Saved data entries
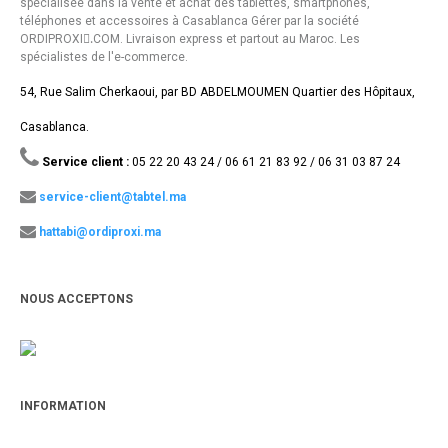
spécialisée dans la vente et achat des tablettes, smartphones,
téléphones et accessoires à Casablanca Gérer par la société
ORDIPROXI.ِCOM. Livraison express et partout au Maroc. Les
spécialistes de l'e-commerce.
54, Rue Salim Cherkaoui, par BD ABDELMOUMEN Quartier des Hôpitaux,
Casablanca.
Service client :
05 22 20 43 24 / 06 61 21 83 92 / 06 31 03 87 24
service-client@tabtel.ma
hattabi@ordiproxi.ma
NOUS ACCEPTONS
INFORMATION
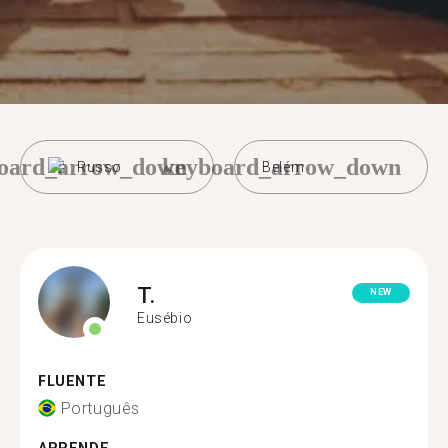
oard_arrow_down
keyboard_arrow_down
Russo
Belém
T.
NEW
Eusébio
FLUENTE
Português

▸ **Your objective**
Retype the text of all the data above line for line, leaving the pictures out of your answer.

▸ **Solution to the exercise**
spécialisée dans la vente et achat des tablettes, smartphones,
téléphones et accessoires à Casablanca Gérer par la société
ORDIPROXI.ِCOM. Livraison express et partout au Maroc. Les
spécialistes de l'e-commerce.
54, Rue Salim Cherkaoui, par BD ABDELMOUMEN Quartier des Hôpitaux,
Casablanca.
Service client :
05 22 20 43 24 / 06 61 21 83 92 / 06 31 03 87 24
service-client@tabtel.ma
hattabi@ordiproxi.ma
NOUS ACCEPTONS
INFORMATION
oard_arrow_down
keyboard_arrow_down
Russo
Belém
T.
NEW
Eusébio
FLUENTE
Português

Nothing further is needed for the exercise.